What is the SF 701 form?
Form SF 701, Activity Security Checklist, is a Standard Form maintained by the General Services Administration and used across federal agencies, the Department of Defense, intelligence community offices, and cleared contractor facilities. Office security managers post a fresh checklist every duty day, and the last person leaving a workspace that handles classified or sensitive information walks through the building, confirms each item is secure, and initials the entry for that day.
What is SF 701 used for?
SF 701 turns the end-of-day security walk-through into a written record that a security manager can audit. Offices use the checklist to:
- Confirm containers, vaults, and safes holding classified material are locked
- Check that classified documents and removable media are stored properly
- Verify doors, windows, alarm panels, and copiers are secured
- Capture an initial, time, and date so the office has a daily security log
How to fill out SF 701
- 1
Enter the office or activity name, building, room number, and month at the top.
- 2
List the security items the office must check each day, such as safes, vaults, and shred bins.
- 3
Initial each item once it is checked secure for the duty day.
- 4
Record the time of the check and the closing employee's printed name.
- 5
Note any deficiencies, alarms, or open items that need follow-up by the security manager.
- 6
Review the checklist before locking the workspace and sharing the completed form.
Who needs to file SF 701?
Federal agencies, Department of Defense components, intelligence community offices, and cleared contractor facilities that handle classified information must complete an SF 701 at the end of every duty day for each open storage area or workspace where classified material lives. The last person leaving the area walks through the checklist, confirms each item, and initials the entry for that day.
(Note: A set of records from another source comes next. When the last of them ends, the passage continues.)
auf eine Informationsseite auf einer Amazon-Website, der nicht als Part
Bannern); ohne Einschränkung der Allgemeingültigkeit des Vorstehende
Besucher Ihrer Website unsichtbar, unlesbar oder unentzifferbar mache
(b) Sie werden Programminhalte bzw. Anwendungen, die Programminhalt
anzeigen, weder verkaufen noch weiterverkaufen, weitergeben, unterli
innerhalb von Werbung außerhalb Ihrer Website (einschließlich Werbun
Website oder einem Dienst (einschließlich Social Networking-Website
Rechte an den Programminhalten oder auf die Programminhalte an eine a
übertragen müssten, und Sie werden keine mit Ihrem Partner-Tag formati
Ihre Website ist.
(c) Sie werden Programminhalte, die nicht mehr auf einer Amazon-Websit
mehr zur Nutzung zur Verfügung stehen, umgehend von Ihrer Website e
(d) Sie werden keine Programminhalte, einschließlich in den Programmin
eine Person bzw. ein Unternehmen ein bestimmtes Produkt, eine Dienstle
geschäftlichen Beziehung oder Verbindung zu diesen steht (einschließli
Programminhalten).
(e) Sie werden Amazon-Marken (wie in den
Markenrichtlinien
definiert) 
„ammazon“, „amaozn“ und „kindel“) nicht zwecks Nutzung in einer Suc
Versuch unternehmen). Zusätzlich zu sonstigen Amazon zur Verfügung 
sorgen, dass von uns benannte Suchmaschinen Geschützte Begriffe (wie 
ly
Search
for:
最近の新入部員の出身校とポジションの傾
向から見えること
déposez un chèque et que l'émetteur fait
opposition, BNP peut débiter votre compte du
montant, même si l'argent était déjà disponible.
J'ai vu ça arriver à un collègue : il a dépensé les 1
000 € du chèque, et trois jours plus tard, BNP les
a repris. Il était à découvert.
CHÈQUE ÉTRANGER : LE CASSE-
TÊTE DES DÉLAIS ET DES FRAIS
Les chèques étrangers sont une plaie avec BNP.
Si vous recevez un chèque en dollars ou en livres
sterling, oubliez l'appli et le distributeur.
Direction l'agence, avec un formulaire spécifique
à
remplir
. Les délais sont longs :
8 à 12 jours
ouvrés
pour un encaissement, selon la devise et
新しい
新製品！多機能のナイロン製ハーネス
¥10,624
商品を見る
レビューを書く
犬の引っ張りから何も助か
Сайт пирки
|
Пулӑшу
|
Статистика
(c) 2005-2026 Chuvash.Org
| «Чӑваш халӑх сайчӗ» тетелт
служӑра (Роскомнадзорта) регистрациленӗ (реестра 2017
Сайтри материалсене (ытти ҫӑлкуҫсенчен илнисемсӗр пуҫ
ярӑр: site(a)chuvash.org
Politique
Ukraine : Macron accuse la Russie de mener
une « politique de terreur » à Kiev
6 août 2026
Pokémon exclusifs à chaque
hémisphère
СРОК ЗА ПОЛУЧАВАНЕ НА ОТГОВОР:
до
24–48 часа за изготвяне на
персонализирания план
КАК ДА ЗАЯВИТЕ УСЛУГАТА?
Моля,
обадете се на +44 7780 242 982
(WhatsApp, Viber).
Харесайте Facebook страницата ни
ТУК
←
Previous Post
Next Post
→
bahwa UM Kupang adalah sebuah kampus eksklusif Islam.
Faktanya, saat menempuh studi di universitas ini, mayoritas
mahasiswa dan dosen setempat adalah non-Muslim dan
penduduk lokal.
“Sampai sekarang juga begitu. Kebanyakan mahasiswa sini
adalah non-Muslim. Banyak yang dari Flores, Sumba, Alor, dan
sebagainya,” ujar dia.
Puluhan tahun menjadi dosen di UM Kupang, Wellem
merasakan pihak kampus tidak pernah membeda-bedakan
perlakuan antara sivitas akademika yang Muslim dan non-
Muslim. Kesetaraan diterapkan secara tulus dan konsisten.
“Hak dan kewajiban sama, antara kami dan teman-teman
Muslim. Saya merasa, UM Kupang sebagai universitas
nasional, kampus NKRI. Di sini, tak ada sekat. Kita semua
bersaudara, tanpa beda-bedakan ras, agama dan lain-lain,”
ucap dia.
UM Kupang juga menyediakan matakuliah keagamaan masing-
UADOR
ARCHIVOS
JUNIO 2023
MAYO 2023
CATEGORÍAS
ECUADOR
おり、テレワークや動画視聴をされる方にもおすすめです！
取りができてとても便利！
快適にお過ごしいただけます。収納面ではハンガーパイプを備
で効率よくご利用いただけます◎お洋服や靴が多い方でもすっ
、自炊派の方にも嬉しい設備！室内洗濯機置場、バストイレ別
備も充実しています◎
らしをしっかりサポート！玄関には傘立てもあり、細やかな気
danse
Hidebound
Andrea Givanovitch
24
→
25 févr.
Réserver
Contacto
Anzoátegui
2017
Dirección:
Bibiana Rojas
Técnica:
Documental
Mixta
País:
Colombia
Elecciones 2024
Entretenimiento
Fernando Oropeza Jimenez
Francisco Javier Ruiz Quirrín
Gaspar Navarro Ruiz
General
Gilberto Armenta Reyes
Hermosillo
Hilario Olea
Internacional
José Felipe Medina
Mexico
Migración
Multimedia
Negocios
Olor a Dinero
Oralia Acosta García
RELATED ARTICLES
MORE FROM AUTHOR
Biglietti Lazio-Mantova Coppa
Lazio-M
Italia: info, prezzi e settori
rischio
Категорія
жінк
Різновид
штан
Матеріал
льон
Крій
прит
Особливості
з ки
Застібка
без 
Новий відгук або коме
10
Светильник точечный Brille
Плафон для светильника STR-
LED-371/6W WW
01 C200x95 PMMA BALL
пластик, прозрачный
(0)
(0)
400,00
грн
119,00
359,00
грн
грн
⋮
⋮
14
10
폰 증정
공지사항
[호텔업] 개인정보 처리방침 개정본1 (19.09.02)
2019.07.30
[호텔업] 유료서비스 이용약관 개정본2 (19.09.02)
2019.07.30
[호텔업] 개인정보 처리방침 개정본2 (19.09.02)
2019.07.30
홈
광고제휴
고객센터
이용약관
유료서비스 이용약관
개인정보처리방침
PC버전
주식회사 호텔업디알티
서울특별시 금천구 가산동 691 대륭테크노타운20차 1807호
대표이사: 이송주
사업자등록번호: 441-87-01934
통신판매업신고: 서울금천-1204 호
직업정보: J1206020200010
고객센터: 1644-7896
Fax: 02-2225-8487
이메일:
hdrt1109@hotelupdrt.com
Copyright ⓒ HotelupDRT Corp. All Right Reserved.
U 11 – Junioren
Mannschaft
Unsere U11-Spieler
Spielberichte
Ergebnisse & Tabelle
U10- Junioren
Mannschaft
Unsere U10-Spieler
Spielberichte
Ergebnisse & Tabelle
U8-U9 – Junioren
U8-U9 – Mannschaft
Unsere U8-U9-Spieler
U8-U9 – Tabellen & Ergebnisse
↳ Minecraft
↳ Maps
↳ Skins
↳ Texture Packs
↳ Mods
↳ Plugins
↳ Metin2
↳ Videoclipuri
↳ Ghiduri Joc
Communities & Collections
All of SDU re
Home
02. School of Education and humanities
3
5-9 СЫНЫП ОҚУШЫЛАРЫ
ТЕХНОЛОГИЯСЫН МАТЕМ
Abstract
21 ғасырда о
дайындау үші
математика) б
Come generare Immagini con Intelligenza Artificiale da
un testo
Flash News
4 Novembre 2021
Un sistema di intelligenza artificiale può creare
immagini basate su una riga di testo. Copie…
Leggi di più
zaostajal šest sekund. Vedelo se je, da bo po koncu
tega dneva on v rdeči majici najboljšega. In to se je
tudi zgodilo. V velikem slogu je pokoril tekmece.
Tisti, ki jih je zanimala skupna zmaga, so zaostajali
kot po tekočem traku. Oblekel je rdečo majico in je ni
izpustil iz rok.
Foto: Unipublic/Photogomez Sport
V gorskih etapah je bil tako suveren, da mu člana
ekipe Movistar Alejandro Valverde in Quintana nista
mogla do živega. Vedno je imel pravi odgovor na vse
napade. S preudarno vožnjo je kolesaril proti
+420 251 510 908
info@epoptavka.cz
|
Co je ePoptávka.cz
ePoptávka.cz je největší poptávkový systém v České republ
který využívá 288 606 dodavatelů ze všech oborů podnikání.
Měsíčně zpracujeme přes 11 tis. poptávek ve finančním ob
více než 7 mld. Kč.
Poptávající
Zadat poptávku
After the checklist is initialed, the office security manager and the facility security officer review the SF 701 during routine audits and inspections to confirm closing procedures stay consistent. Findings drive corrective training, updates to the office security plan, and follow-up with the people who close the area.
Who doesn't need to file SF 701?
Offices that do not handle, store, or process classified or sensitive information do not complete SF 701. Workspaces fully covered by another agency-specific end-of-day check, such as a continuous-operations security log, may follow that procedure instead. Routine combination changes for safes use SF 700, while a separate SF 702 tracks each container open and close, so those events are recorded on their own forms rather than this one.
When is SF 701 due?
The deadline for SF 701 is the end of every duty day, before the last person locks the workspace. Offices use one form per month, with a row for each calendar day, so the closing employee adds an initial and time to the matching day. A blank or missing entry is treated as a security incident and triggers follow-up from the office security manager.
How to get SF 701
The General Services Administration issues SF 701 through its Standard Forms library, and most office security managers keep a stack of fresh checklists on hand. Setting up a new month's checklist at your desk? Fill the blank in our editor with the room and item details, download it, print it, and post it in the workspace before the next duty day.
How to sign SF 701
SF 701 is a daily checklist, and each closing employee adds initials and a time entry by hand in ink to confirm the end-of-day check. After you set up the monthly form on our platform with the office details, download it, print a fresh copy each month, and post it inside the workspace where the closing employee can initial each day. Checking the latest agency security manual is a good idea.
Where to file SF 701
Once a month of SF 701 entries is complete, the office security manager pulls the checklist, files it with the office security records, and starts a fresh form for the new month. The completed checklist stays available for review by the facility security officer, command security inspectors, and any audit team checking end-of-day procedures.